The Optimal Amount of Irrelevant Search Results is Non-Zero
A short one this week. Enjoy!
A few years back, Patrick McKenzie wrote a blog post, "The optimal amount of fraud is non-zero". In it he points out that fraud is a type of crime, and a society's crime rate is a reflection of its policies. For example, if you don't define anything as a crime, then you have no crime. If you lock all of your citizens away from the moment of birth, you also have no crime. Of course, neither of those are reasonable, so all societies accept some level of crime.
The post is great because it makes a statement that seems preposterous, and by the end it seems obvious.
It makes me think of search, and how the same effect applies.
As we saw earlier, search is a balance between precision and recall. A search result that is perfectly precise would never show any unrelated items. It would also not show many related products, and it would very often not show anything at all.
Almost all of the time, then, businesses have decided that it is worth sometimes showing unrelated items. That's the trade off that they’ve made. The number should be small. But there will always be something there that shouldn't be.
(This isn't even getting into how search is subjective, and that there is no one definition of relevant or irrelevant for a query.)

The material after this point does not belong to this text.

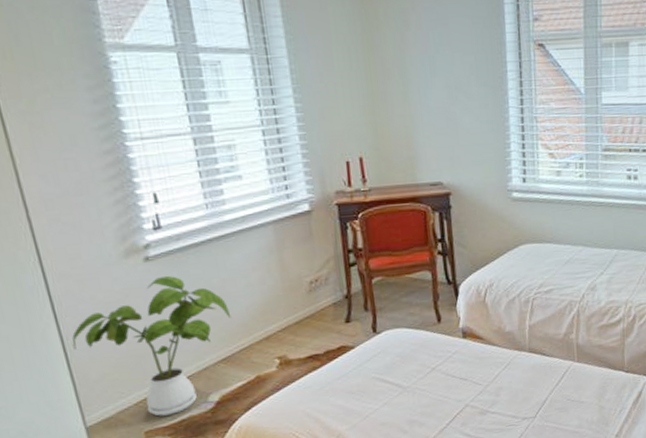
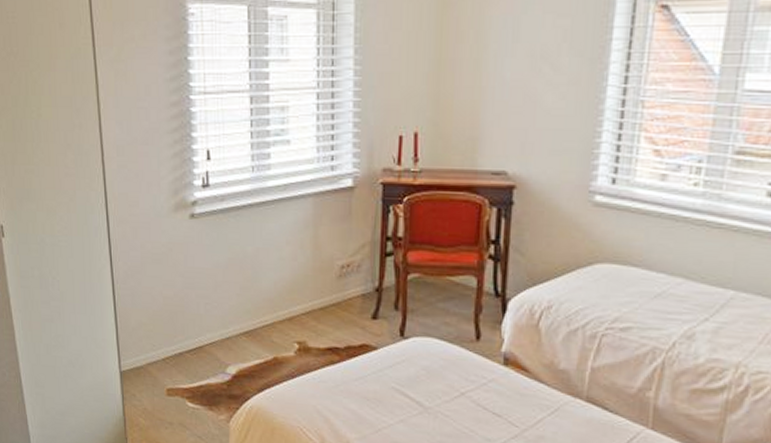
house plant: present [72,275,232,417] -> none [120,235,259,378]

So, the question is: what to do when irrelevant results peak through? Always provide ways for staff to change those results, such as through editing records, adding synonyms, or adding manual rules. And try as hard as possible to give those tools to those closest to the results. For an e-commerce business, these would be merchandisers and marketers.
By the way, this also applies to generative AI and hallucinations. A question for you to consider: how many hallucinations are you willing to have in order to have more creative AI? Does it depend on the context?